Large indoor spaces have complex layouts making them difficult to navigate. Indoor spaces in hospitals, universities, shopping complexes, etc., carry multi-modal information in the form of text and symbols. Hence, it is difficult for Blind and Visually Impaired (BVI) people to independently navigate such spaces. Indoor environments are usually GPS-denied; therefore, Bluetooth-based, WiFi-based, or Range-based methods are used for localization. These methods have high setup costs, lesser accuracy, and sometimes need special sensing equipment. We propose a Visual Assist (VA) system for the indoor navigation of BVI individuals using visual Fiducial markers for localization. State-of-the-art (SOTA) approaches for visual localization using Fiducial markers use fixed cameras having a narrow field of view. These approaches stop tracking the markers when they are out of sight.

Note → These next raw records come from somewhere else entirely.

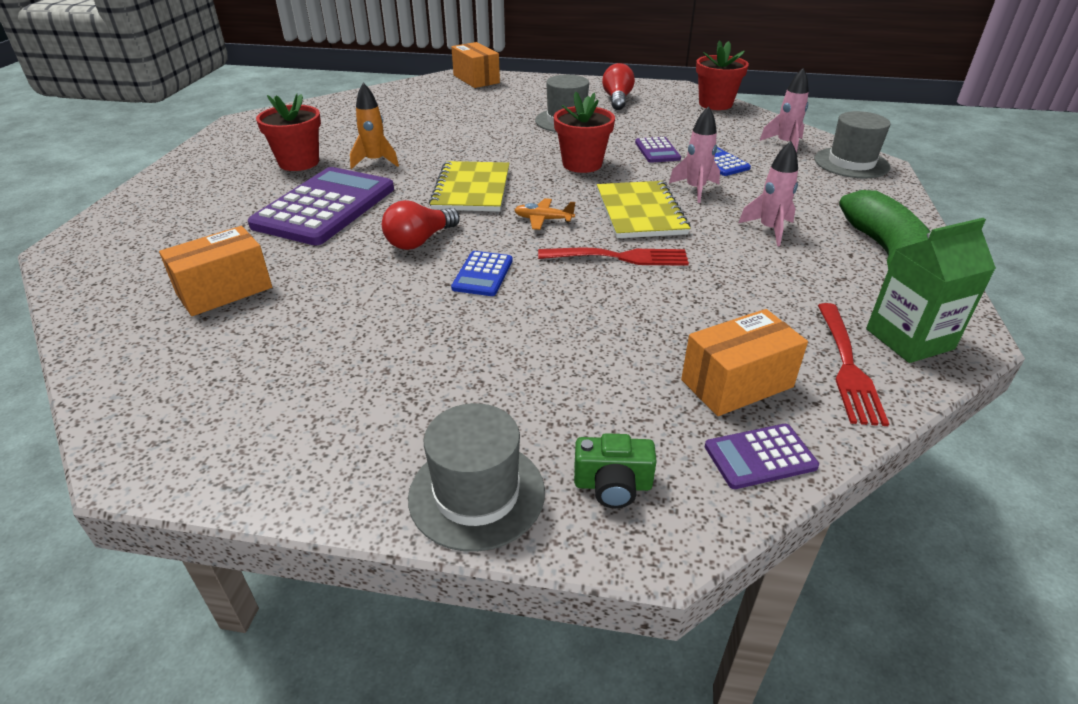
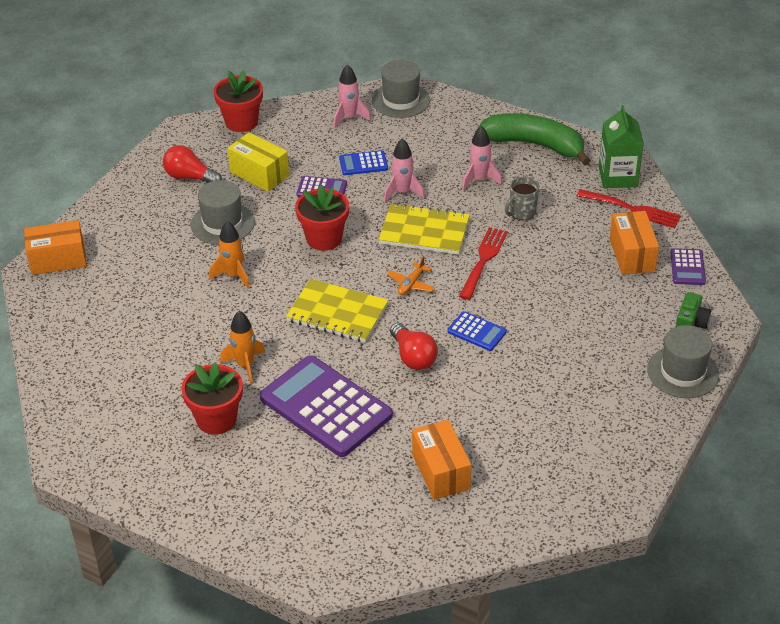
camera: 70 degrees left, 5 degrees up
none -> orange rocket [209,221,250,289]
none -> yellow box [228,132,289,192]
none -> grey mug [505,177,539,220]

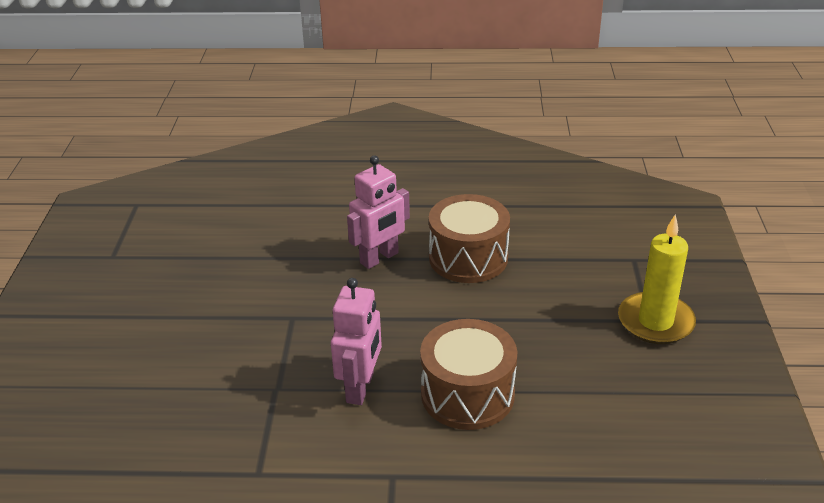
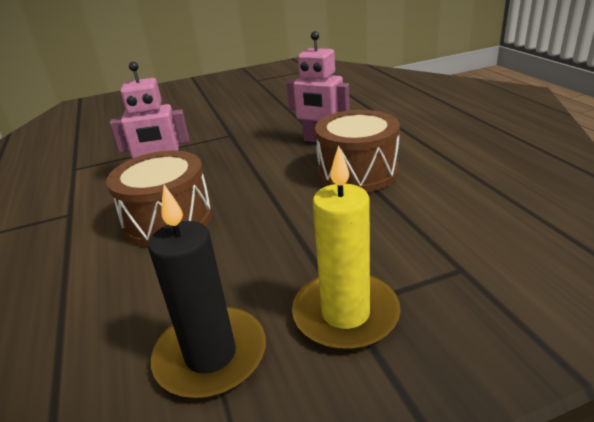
camera: 70 degrees right, 5 degrees down
none -> black candle [148,185,266,398]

We employ a Pan-Tilt turret-mounted camera which enhances the field of view to 360{\deg} for enhanced marker tracking. We, therefore, need fewer markers for mapping and navigation. The efficacy of the proposed VA system is measured on three metrics, i.e., RMSE (Root Mean Square Error), ADNN (Average Distance to Nearest Neighbours), and ATE (Absolute Trajectory Error). Our system outperforms Hector-SLAM, ORB-SLAM3, and UcoSLAM. The proposed system achieves localization accuracy within $\pm8cm$ compared to $\pm12cm$ and $\pm10cm$ for ORB-SLAM3 and UcoSLAM, respectively.